[Extracted records]
----------------

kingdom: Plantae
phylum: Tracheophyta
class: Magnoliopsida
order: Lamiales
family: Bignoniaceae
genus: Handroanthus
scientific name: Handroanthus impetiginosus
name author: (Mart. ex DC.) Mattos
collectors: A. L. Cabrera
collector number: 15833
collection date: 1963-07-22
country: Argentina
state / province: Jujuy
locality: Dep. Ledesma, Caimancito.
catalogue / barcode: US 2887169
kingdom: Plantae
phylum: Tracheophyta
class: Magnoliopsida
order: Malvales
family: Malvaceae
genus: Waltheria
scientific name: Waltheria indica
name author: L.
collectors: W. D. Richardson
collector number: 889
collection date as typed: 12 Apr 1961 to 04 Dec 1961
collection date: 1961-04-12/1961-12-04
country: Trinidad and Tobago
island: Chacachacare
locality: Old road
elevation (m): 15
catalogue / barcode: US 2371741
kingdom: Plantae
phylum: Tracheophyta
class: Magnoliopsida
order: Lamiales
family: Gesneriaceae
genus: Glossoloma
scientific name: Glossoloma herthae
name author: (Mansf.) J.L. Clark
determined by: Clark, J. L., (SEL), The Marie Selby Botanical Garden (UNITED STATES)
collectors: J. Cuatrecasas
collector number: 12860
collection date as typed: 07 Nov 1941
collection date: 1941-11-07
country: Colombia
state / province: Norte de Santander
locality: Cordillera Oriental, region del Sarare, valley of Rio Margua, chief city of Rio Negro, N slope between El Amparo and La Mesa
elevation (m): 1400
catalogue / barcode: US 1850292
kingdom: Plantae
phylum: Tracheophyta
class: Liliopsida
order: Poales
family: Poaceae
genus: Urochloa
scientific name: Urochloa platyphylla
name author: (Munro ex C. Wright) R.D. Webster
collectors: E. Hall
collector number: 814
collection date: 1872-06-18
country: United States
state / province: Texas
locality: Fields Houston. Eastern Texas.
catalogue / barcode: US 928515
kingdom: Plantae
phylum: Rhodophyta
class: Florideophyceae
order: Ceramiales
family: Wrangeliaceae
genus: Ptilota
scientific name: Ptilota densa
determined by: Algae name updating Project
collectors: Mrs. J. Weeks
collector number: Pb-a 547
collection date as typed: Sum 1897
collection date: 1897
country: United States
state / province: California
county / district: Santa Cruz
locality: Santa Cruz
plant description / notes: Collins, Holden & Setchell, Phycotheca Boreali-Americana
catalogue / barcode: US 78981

----------------

■ **Instruction**: Rewrite every line of the rows above as a single numbered list, leaving out any blank lines.

■ **Solution for this exercise**:
1. kingdom: Plantae
2. phylum: Tracheophyta
3. class: Magnoliopsida
4. order: Lamiales
5. family: Bignoniaceae
6. genus: Handroanthus
7. scientific name: Handroanthus impetiginosus
8. name author: (Mart. ex DC.) Mattos
9. collectors: A. L. Cabrera
10. collector number: 15833
11. collection date: 1963-07-22
12. country: Argentina
13. state / province: Jujuy
14. locality: Dep. Ledesma, Caimancito.
15. catalogue / barcode: US 2887169
16. kingdom: Plantae
17. phylum: Tracheophyta
18. class: Magnoliopsida
19. order: Malvales
20. family: Malvaceae
21. genus: Waltheria
22. scientific name: Waltheria indica
23. name author: L.
24. collectors: W. D. Richardson
25. collector number: 889
26. collection date as typed: 12 Apr 1961 to 04 Dec 1961
27. collection date: 1961-04-12/1961-12-04
28. country: Trinidad and Tobago
29. island: Chacachacare
30. locality: Old road
31. elevation (m): 15
32. catalogue / barcode: US 2371741
33. kingdom: Plantae
34. phylum: Tracheophyta
35. class: Magnoliopsida
36. order: Lamiales
37. family: Gesneriaceae
38. genus: Glossoloma
39. scientific name: Glossoloma herthae
40. name author: (Mansf.) J.L. Clark
41. determined by: Clark, J. L., (SEL), The Marie Selby Botanical Garden (UNITED STATES)
42. collectors: J. Cuatrecasas
43. collector number: 12860
44. collection date as typed: 07 Nov 1941
45. collection date: 1941-11-07
46. country: Colombia
47. state / province: Norte de Santander
48. locality: Cordillera Oriental, region del Sarare, valley of Rio Margua, chief city of Rio Negro, N slope between El Amparo and La Mesa
49. elevation (m): 1400
50. catalogue / barcode: US 1850292
51. kingdom: Plantae
52. phylum: Tracheophyta
53. class: Liliopsida
54. order: Poales
55. family: Poaceae
56. genus: Urochloa
57. scientific name: Urochloa platyphylla
58. name author: (Munro ex C. Wright) R.D. Webster
59. collectors: E. Hall
60. collector number: 814
61. collection date: 1872-06-18
62. country: United States
63. state / province: Texas
64. locality: Fields Houston. Eastern Texas.
65. catalogue / barcode: US 928515
66. kingdom: Plantae
67. phylum: Rhodophyta
68. class: Florideophyceae
69. order: Ceramiales
70. family: Wrangeliaceae
71. genus: Ptilota
72. scientific name: Ptilota densa
73. determined by: Algae name updating Project
74. collectors: Mrs. J. Weeks
75. collector number: Pb-a 547
76. collection date as typed: Sum 1897
77. collection date: 1897
78. country: United States
79. state / province: California
80. county / district: Santa Cruz
81. locality: Santa Cruz
82. plant description / notes: Collins, Holden & Setchell, Phycotheca Boreali-Americana
83. catalogue / barcode: US 78981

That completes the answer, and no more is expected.